Later, in track generation, tracks can be viewed as the connected components in the match graph described above. The second problem to be solved is the SFM problem - given corresponding points, we look for the 3D coordinates of the points of interest, camera parameters, and focal lengths.

In this paper, this is done by first constructing a skeletal set and then incrementally improving by bundle adjustment. This design decision is intuitively justified by a large amount of redundancy demonstrated in Internet collections. But it seems unclear how many of the images can be bundled for such improvement. Lastly, the final reconstruction of the scene geometry within each cluster is done by a multiview stereo algorithm.

What do I think?

Overall, I think the authors came up with a neat pipeline of a distributed implementation for this task. One concern I have regarding this pipeline is that it seems to be relying heavily on the vectors embedding which are connected components in the match graph. I wonder if this means that the most prominent components will take charge of this process, and the reconstructed 3D model is performant in these areas only, where the less prominent part of the model will be neglected. This leads to my question about the metrics used in evaluating the accuracy of the results. Upon reading the paper, it isn’t clear to me what metric they used to measure the quality of the results. It seems that because the goal of this paper is particularly specific and custom-defined (building a 3D model of a city from internet images under 24 hours), it is less obvious to compare this to previous work. However, I wonder if the authors have compared their work with a ground truth or a highly accurate 3D model of the Colosseum, which would be a helpful addition to make this paper more sound and complete.

Another limitation I found is the lack of analysis of the problem space. The authors certainly addressed some problems in the downloaded images from the Internet such as diverse angles and different levels of zooming. I am curious to know if the pipeline proposed can be used in a variety of scenes, if it performs on the complex scenes and simple scenes equally well, and the role of the skeletal sets in 3D construction. I think these are all interesting things to explore and to extend from this paper.
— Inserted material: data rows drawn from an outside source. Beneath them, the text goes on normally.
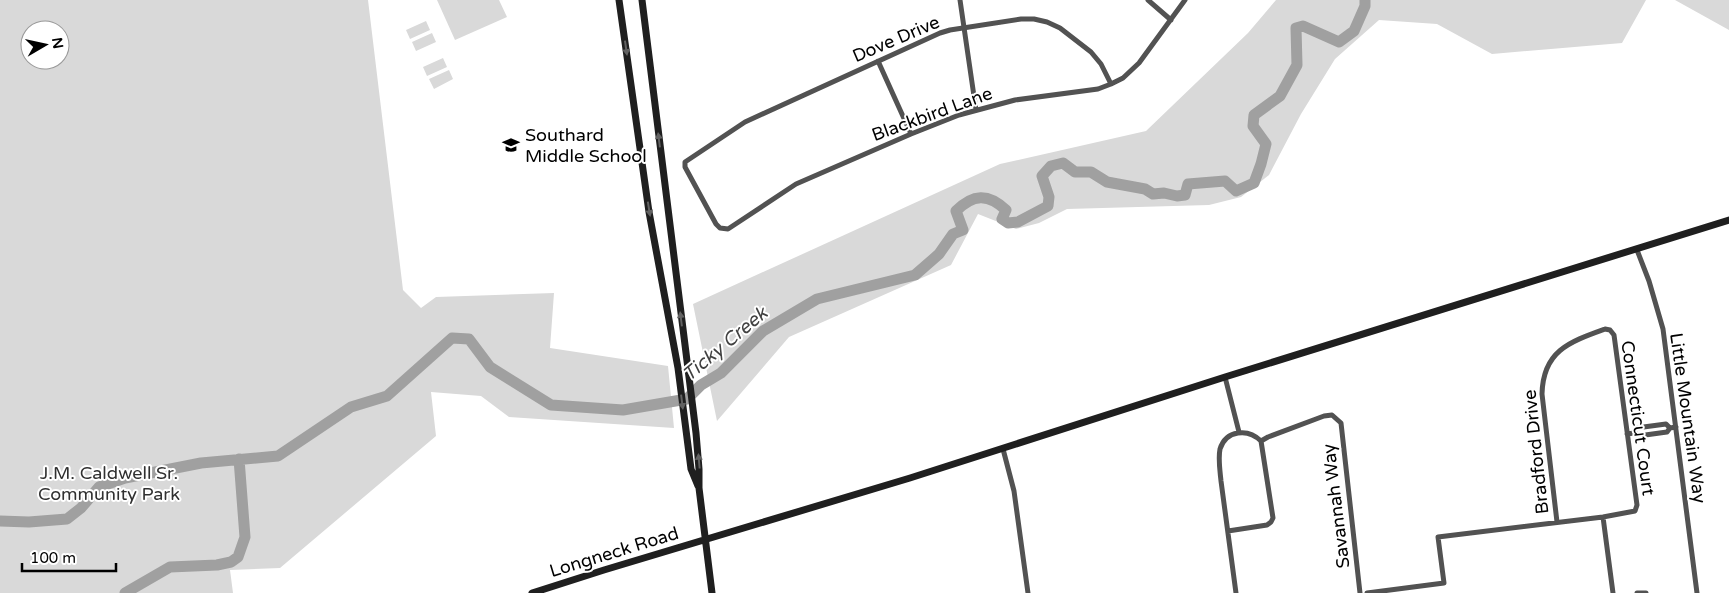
<svg xmlns="http://www.w3.org/2000/svg" width="1729" height="593" font-family="'Varela Round',sans-serif">
	<style>
		.green { fill: #d9d9d9; fill-rule: evenodd }
		.lines { fill: none; stroke-linecap: round; stroke-linejoin: round }
		.river { stroke: #a0a0a0; stroke-width: 11 }
		.street { stroke: #525252; stroke-width: 5 }
		.secondary { stroke: #1f1f1f; stroke-width: 7 }
		.oneway { fill: #626262 }
		.labels { text-anchor: middle; dominant-baseline: central; stroke-width: 4; stroke-linejoin: round; paint-order: stroke }
		.street-label { font-size: 18px; fill: #000; stroke: #fff }
		.poi-label { font-size: 18px; fill: #000; stroke: #fff; text-anchor: start }
		.park-label { font-size: 18px; fill: #303030; stroke: #fff }
		.water-label { font-size: 19px; font-style: italic; fill: #414141; stroke: #fff }
	</style>
	<rect width="100%" height="100%" fill="#fff"/>
	<path class="green" d="M0,0h368l35,290 18,18 15,-11 118,-4 -4,55 118,18 6,62 -165,-11 -28,-21 -50,-4 5,44 -156,132 -50,2 3,23h-233zM30,30h30v30h-30z
		M437,0h62l8,17 -52,23z
		M1276,0h370l-24,43 -130,11 -55,-30 -58,-4 -44,39 -34,55 -32,61 -28,22 -32,8 -142,4 -28,14 -23,6 -38,-15 -27,51 -162,72 -72,84 -24,-117 307,-140 146,-33 102,-98z
		M1675,0h54v30z
		M426,21l4,9 -20,9 -4,-9z
		M432,33l4,9 -20,9 -4,-9z
		M443,58l4,9 -20,9 -4,-9z
		M449,70l4,9 -19,10 -5,-10z"/>
	<g class="lines">
		<path class="river" d="M0,521l29,1 38,-3 14,-11 18,-21 26,-9 76,-15 77,-7 73,-49 36,-11 65,-58 17,1 21,28 61,38 72,5 64,-11 14,-14 20,-12 42,-42 54,-32 98,-24 24,-21 14,-20 10,-4 -7,-19c17,-17 32,-18 50,-1l-4,9 6,4 10,-1 30,-16 1,-9 -7,-21 9,-10 12,-3 12,9h16l16,10 38,7 8,5 11,-1 13,3 8,-1 3,-11 37,-3 11,10 18,-8 7,-19 5,-20 -13,-18 1,-11 26,-19 17,-31 -1,-37 7,-2 36,16 15,-11 11,-25v-6
			M125,593l45,-26 47,-2 14,-3 7,-5 7,-20 -6,-78"/>
		<path class="street" d="M960,0l16,110
			M1148,0l23,20
			M878,61l33,73
			M1111,84l-10,-20 -10,-12 -31,-24 -13,-6 -13,-3h-13l-71,11 -10,3 -195,89 -60,40v5l31,57 4,4 8,1 68,-45 115,-50 48,-19 56,-15 83,-11 13,-5 12,-6 16,-15 46,-63
			M1637,250l12,31 14,48 34,264
			M1225,377l14,55
			M1634,433l2,-5 30,-4 4,4
			M1627,434l7,-1 4,3 29,-4 3,-4 6,-1
			M1261,441l7,-4 56,-21 8,-1 9,8 19,170
			M1003,449l11,42 14,102
			M1603,517l10,76
			M1228,531l39,-6 4,-3 2,-4 -12,-77c-13,-13 -35,-11 -41,8 -2,10 0,22 1,32l15,112
			M1367,593l77,-10 -6,-46 165,-20 32,-6 2,-6 -23,-170 -4,-5 -5,-1c-36,13 -62,22 -63,65l15,128
			M1637,593h9"/>
		<path class="secondary" d="M619,0l30,212 29,156 13,101 7,17
			M642,0l54,433 3,36v19l13,105
			M532,593l72,-23 306,-92 315,-101 504,-157"/>
	</g>
	<defs><path id="oneway-solid" d="M-6-.8H1V-3.2L6.5 0L1 3.2V.8H-6Z" transform="scale(1.25)"/></defs>
	<g class="oneway">
		<use href="#oneway-solid" transform="translate(626 48) rotate(82)"/>
		<use href="#oneway-solid" transform="translate(659 140) rotate(-97)"/>
		<use href="#oneway-solid" transform="translate(649 209) rotate(81)"/>
		<use href="#oneway-solid" transform="translate(681 319) rotate(-97)"/>
		<use href="#oneway-solid" transform="translate(682 402) rotate(83)"/>
		<use href="#oneway-solid" transform="translate(699 461) rotate(-95)"/>
	</g>
	<defs>
		<g id="school-bare" transform="scale(1.35)"><path d="M0-5L7-2L0 1L-7-2ZM-4 1L0 2.5L4 1V4Q0 6-4 4Z" fill="#000" stroke="#fff" stroke-width="2.5" paint-order="stroke"/></g>
	</defs>
	<g fill-rule="evenodd">
		<use href="#school-bare" x="511" y="145"/>
	</g>
	<g class="labels">
		<g class="street-label">
			<text transform="translate(896 39) rotate(-23)">Dove Drive</text>
			<text transform="translate(932 114) rotate(-20)">Blackbird Lane</text>
			<text transform="translate(1638 418) rotate(82)">Connecticut Court</text>
			<text transform="translate(1688 418) rotate(82)">Little Mountain Way</text>
			<text transform="translate(1536 452) rotate(-96)">Bradford Drive</text>
			<text transform="translate(1336 506) rotate(-97)">Savannah Way</text>
			<text transform="translate(614 552) rotate(-17)">Longneck Road</text>
		</g>
		<g class="poi-label">
			<text x="525" y="135">Southard<tspan x="525" dy="21">Middle School</tspan></text>
		</g>
		<g class="park-label">
			<text x="109" y="473">J.M. Caldwell Sr.<tspan x="109" dy="21">Community Park</tspan></text>
		</g>
		<g class="water-label">
			<text transform="translate(725 344) rotate(-40)">Ticky Creek</text>
		</g>
	</g>
	<g transform="translate(45 45) rotate(81)"><circle r="24" fill="#ffffff" stroke="#999999"/>
	<path d="M0-4L9 19L0 12L-9 19Z" fill="#000000"/>
	<text y="-8" font-size="14" font-weight="bold" text-anchor="middle" fill="#000000">N</text>
	</g>
	<path d="M22 563v8h94v-8" fill="none" stroke="#000000" stroke-width="2.5"/>
	<text x="30" y="563" font-size="15" fill="#000000" stroke="#ffffff" stroke-width="4" paint-order="stroke">100 m</text>
</svg>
I found the critical skeletal sets idea similar to the critical point concept from the PointNet paper. On this note, I think it would be useful to have an algorithm that identifies the skeletal sets from an extensive unstructured image collection to capture the most significant information to be able to navigate through such an assortment while avoiding redundancy as much as possible. Such an algorithm could help determine the crucial keyframe from a collection, and can also point a direction to what is missing in the collection to foster guided data image collection.